On-trend for Norway, Duva will see an existing platform produce for a subsea template of three wells. Ditto for Gjoa P1: a template of three wells. Year-end 2020 should see first oil (or gas, check) for these parallel projects 12 kilometers from the Gjoa platform in the North Sea.
Operator Neptune leads partners Idemitsu and Pandion Energy (the bought-out Tullow Oil Norway, backed by private equity partner, Kerogen Capital) and Wellesley Petroleum to a field it took 30 years to find a drainage strategy for (P1).
A gas outlet
Spurring on gas investment are Norwegian belief in and support for the still thinly developed northern Norwegian Sea gas province and its associate infrastructure.
The new Polarled pipeline and Nyhamna plant changes will bring northern gas from the newly opened Aasta Hansted gas spar — now tantalizingly close to arctic deposits — south to export lines — especially a newly agreed branch line for Norwegian gas throughput through Denmark and on to the Baltic States via Baltic Pipe. The idea has spurred the Poles, and PGiNG has been active buying field stakes.
Baltic Pipe, however, lays bare Danish resistance on “environmental grounds” to the Russian-German Nord Stream II trunk line.

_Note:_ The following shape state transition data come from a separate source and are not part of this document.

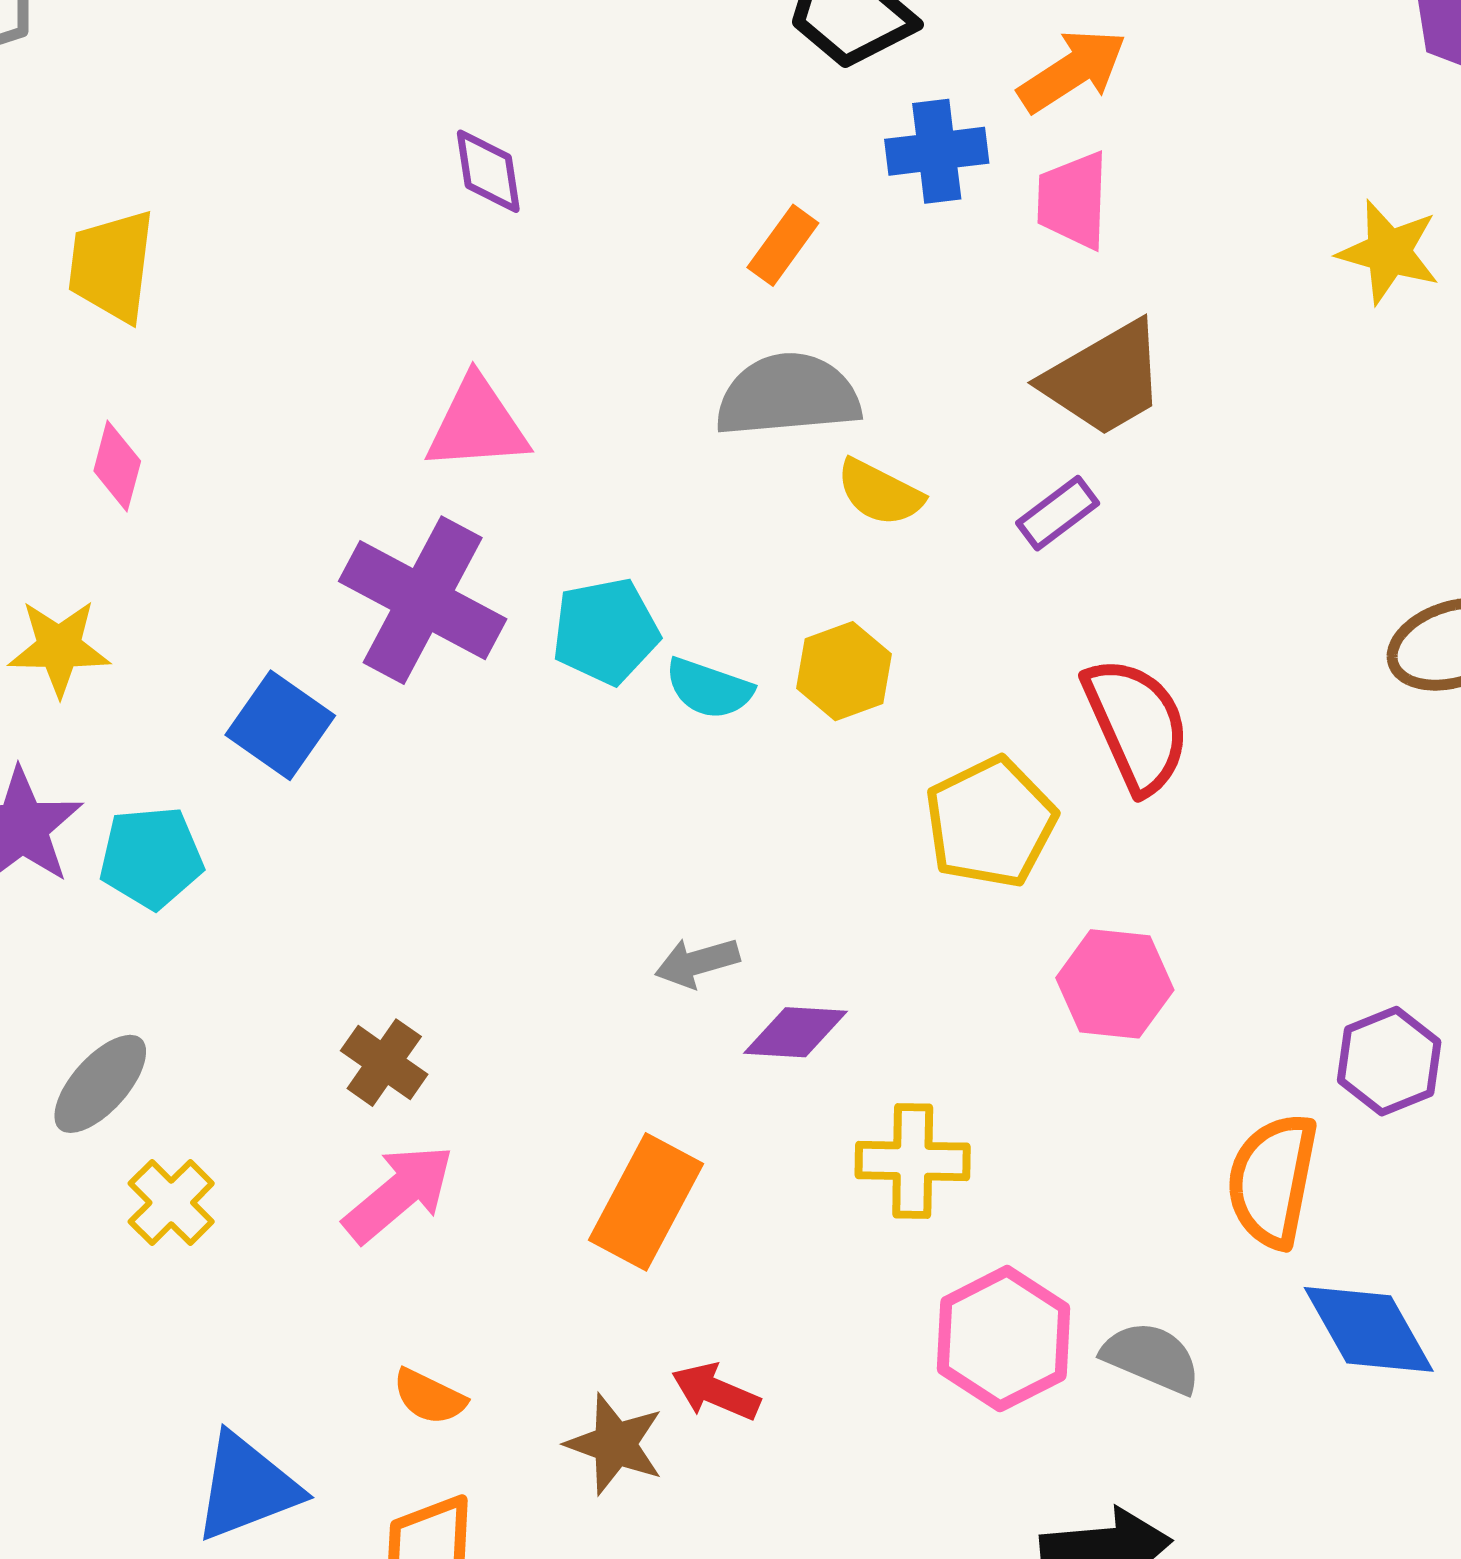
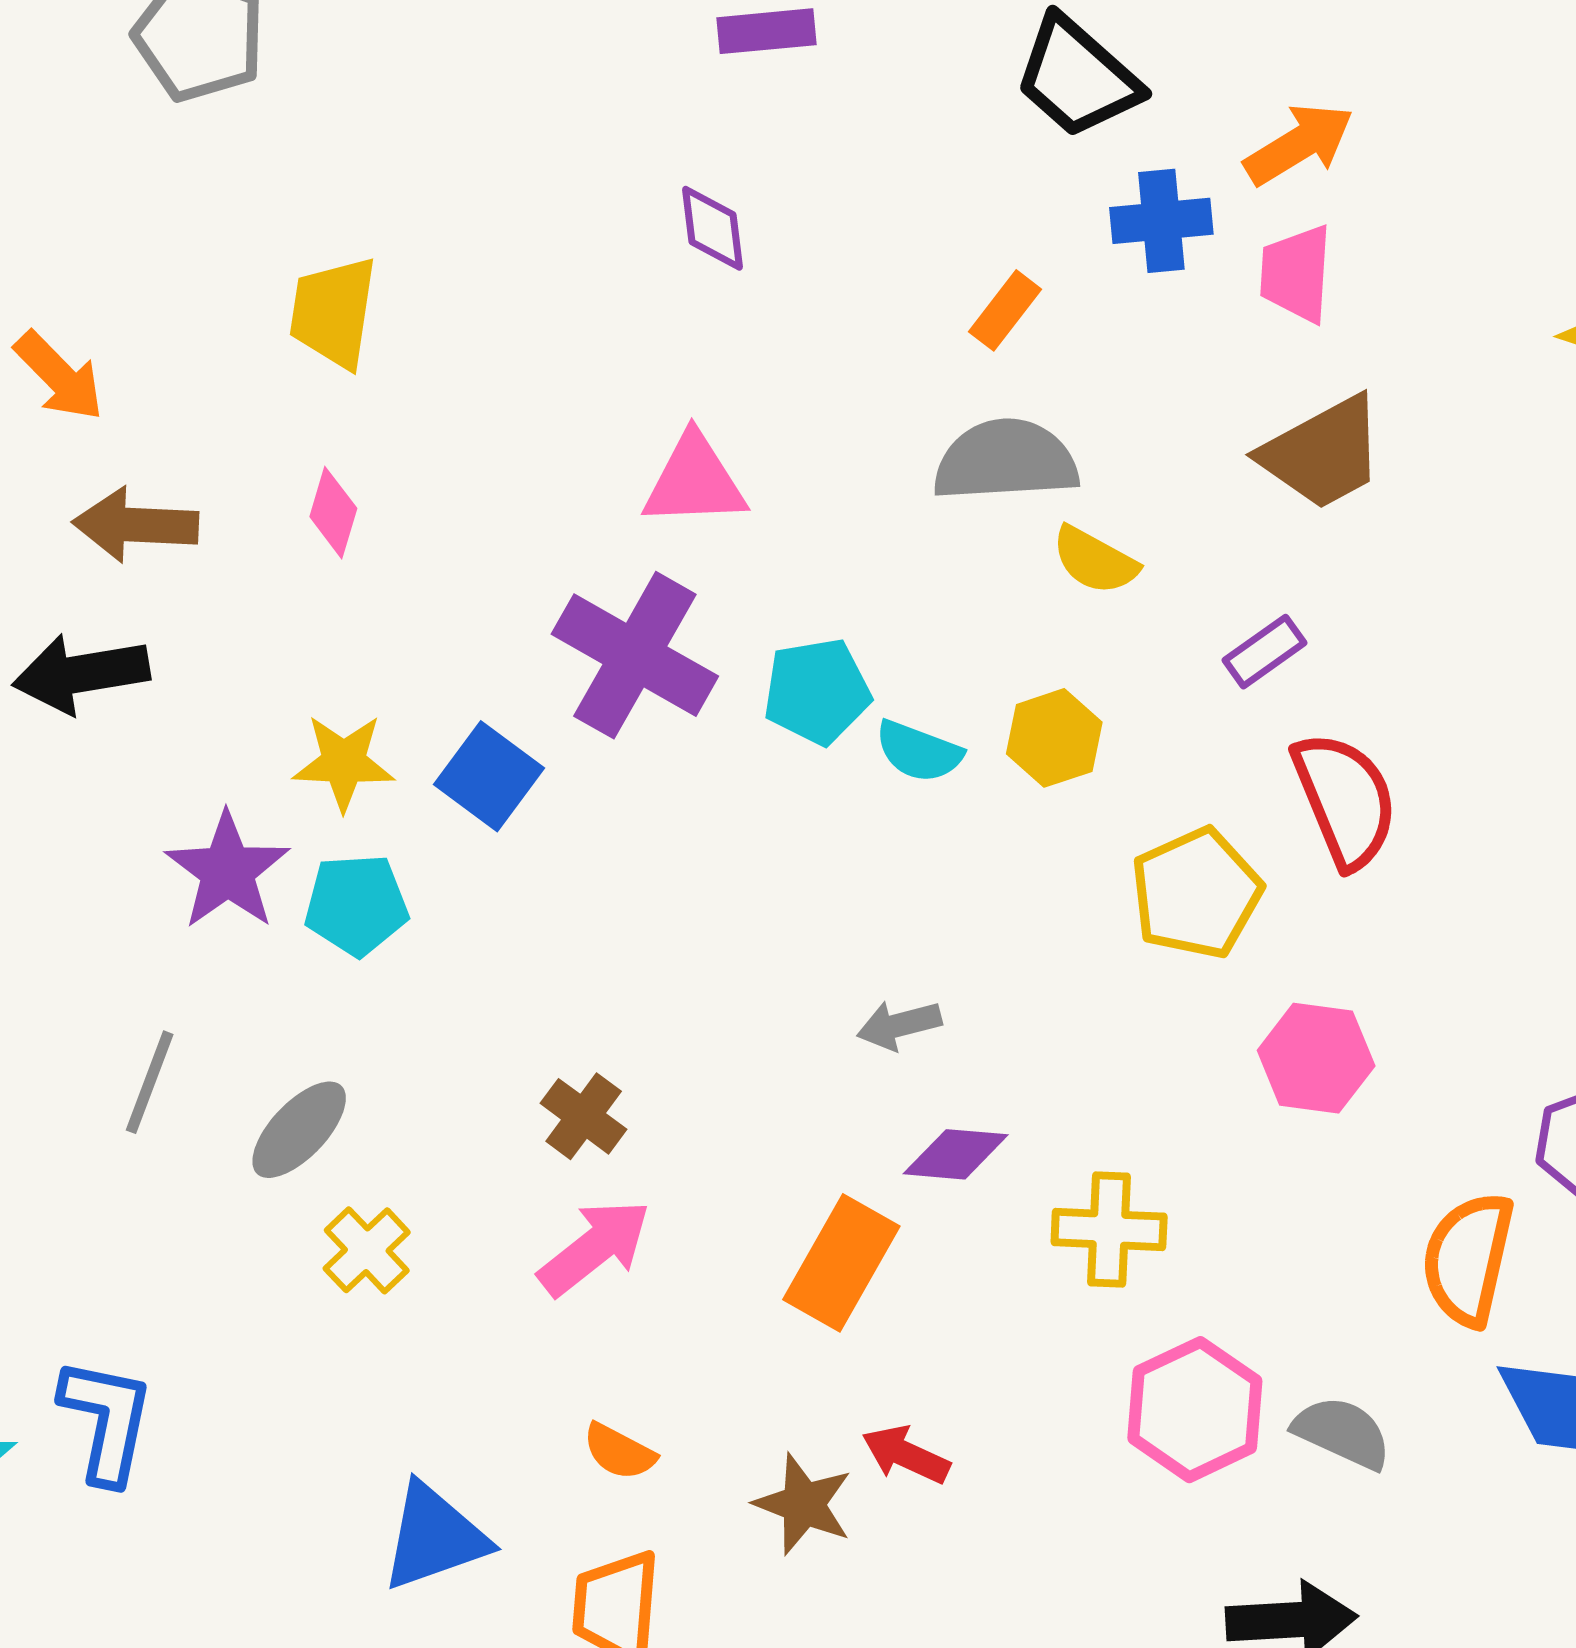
purple rectangle: (1058, 513) -> (1264, 652), moved
yellow star: (59, 648) -> (344, 762), moved
purple diamond: (795, 1032) -> (956, 1154), moved

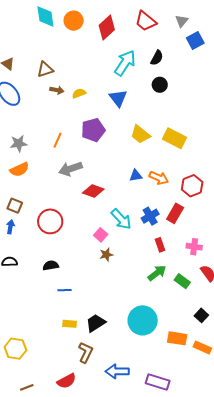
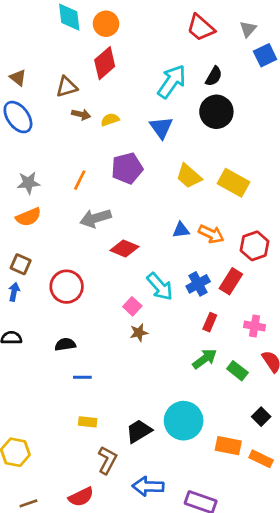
red diamond: (107, 27) -> (105, 63), moved
black circle: (160, 85) -> (216, 112), size x1.6
red rectangle: (160, 245) -> (210, 322), turned 40
black trapezoid: (96, 323) -> (139, 431), moved

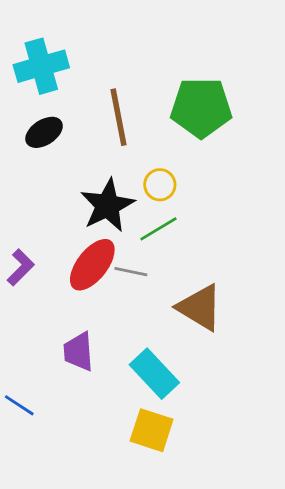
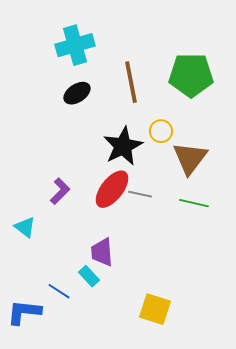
green line: (158, 229) -> (194, 203), moved, turned 44
brown triangle: (200, 307) -> (190, 158), moved, turned 36
cyan rectangle: (154, 374) -> (89, 276), moved, size x0.6

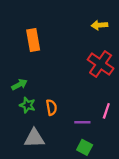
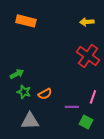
orange rectangle: (33, 40) -> (26, 21), moved, turned -66
orange semicircle: (51, 107) -> (45, 94), turned 72
green square: (85, 147) -> (86, 122), moved

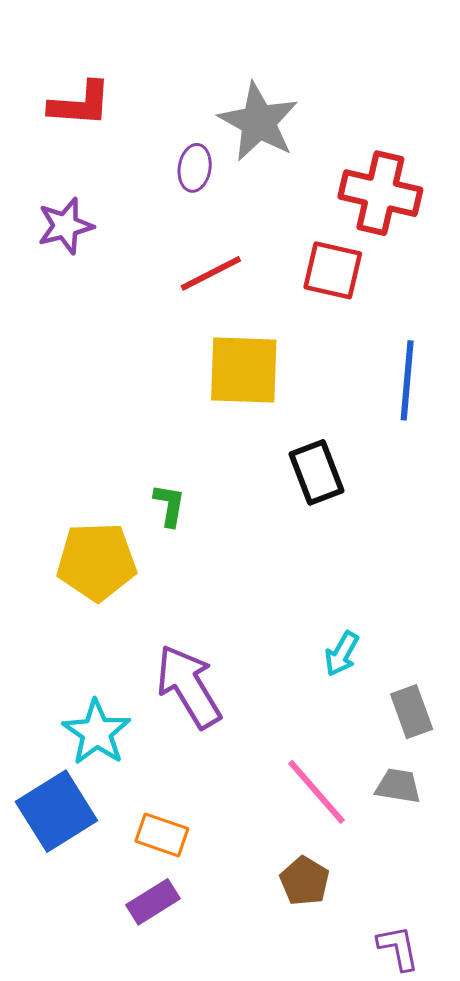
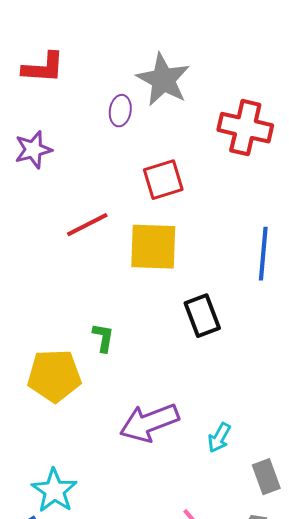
red square: (333, 270) -> (163, 180), moved, turned -30
red line: (211, 273) -> (87, 225), moved
purple arrow: (189, 686) -> (149, 423), moved, turned -80

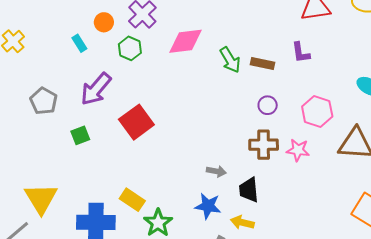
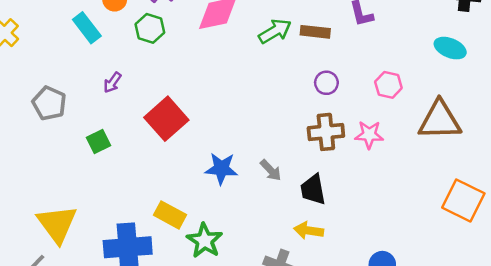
cyan rectangle: (79, 43) -> (87, 28), size x1.4
green arrow: (230, 60) -> (275, 31), turned -84
purple arrow: (96, 89) -> (112, 82), size x0.5
pink hexagon: (317, 112) -> (388, 85), size x0.7
gray arrow: (216, 171) -> (271, 170), turned 42
blue star: (208, 206) -> (221, 169), moved

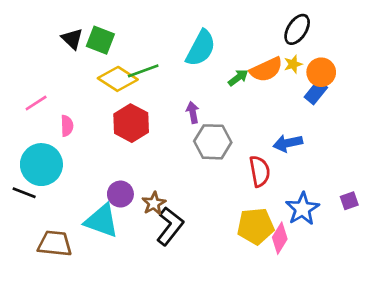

Norwegian private equity investor HiTec Vision, in joint venture with Petrogas, is buying French major Total’s stakes in 10 UK North Sea fields for $635 million. The news is nearly as significant as the discovery of the UK’s largest gas find in a decade at CNOOC’s and Total’s Glengorm, a 250 MMboe giant.
As with ExxonMobil’s sale of Norwegian field stakes (and ConocoPhillips’s UK asset sale in April), Total’s reserves cache in the UK is considerable. The HiTec pact means Chinese operator CNOOC’s Golden Eagle field, with its 13,000 bpd, has new Omani-Norwegian owners. Wood Mackenzie suggests several decommissioning opportunities might also become life-extension and modifications projects under those new owners. Total, meanwhile, is seen continuing on at Elgin-Franklin, Laggan-Tormore and Culzean.
Petrogas, Wood Mackenzie points out, “is the upstream arm of MB Holdings, a family-run Omani company specializing in drilling and oilfield services … alongside exploration and production of oil and gas.” Wood Mackenzie’s Middle East expert says the Petrogas focus is mature, producing assets. HitecVision, which has a stake in Norwegian Vår Energi with Eni, already owns UK offshore stakes via shares in Verus Petroleum.
Meanwhile, Shell’s high-pressure, high-temperature (HPHT) Jackdaw wellhead platform project in the North Sea is still on and drawing a who’s who of engineering heavyweights. Importantly, too, Equinor after the last licensing round is newly established West of Shetland and in the Moray Firth, while still looking for Mariner and Rosebank (FPSO) suppliers.
Apart from the dozen “fast-tracked” subsea tiebacks in the offing offshore Norway, there were 10 development plans submitted in 2017 and 2018 (including Sverdrup). Names like Troll Phase 3, Nova, Utgard, Dvalion, Byrding, Trestakk, Oda, Njord, Bauge, Ekofisk 2/4 VC add to a burgeoning number of Norway projects.
Oslo, too, is investing NOK 27 billion ($3 billion) in its direct field stakes while also absorbing NOK 57 billion ($6.4 billion) in partner expenses for a total of NOK 105.9 billion ($11.9 billion), plus ownership in Equinor.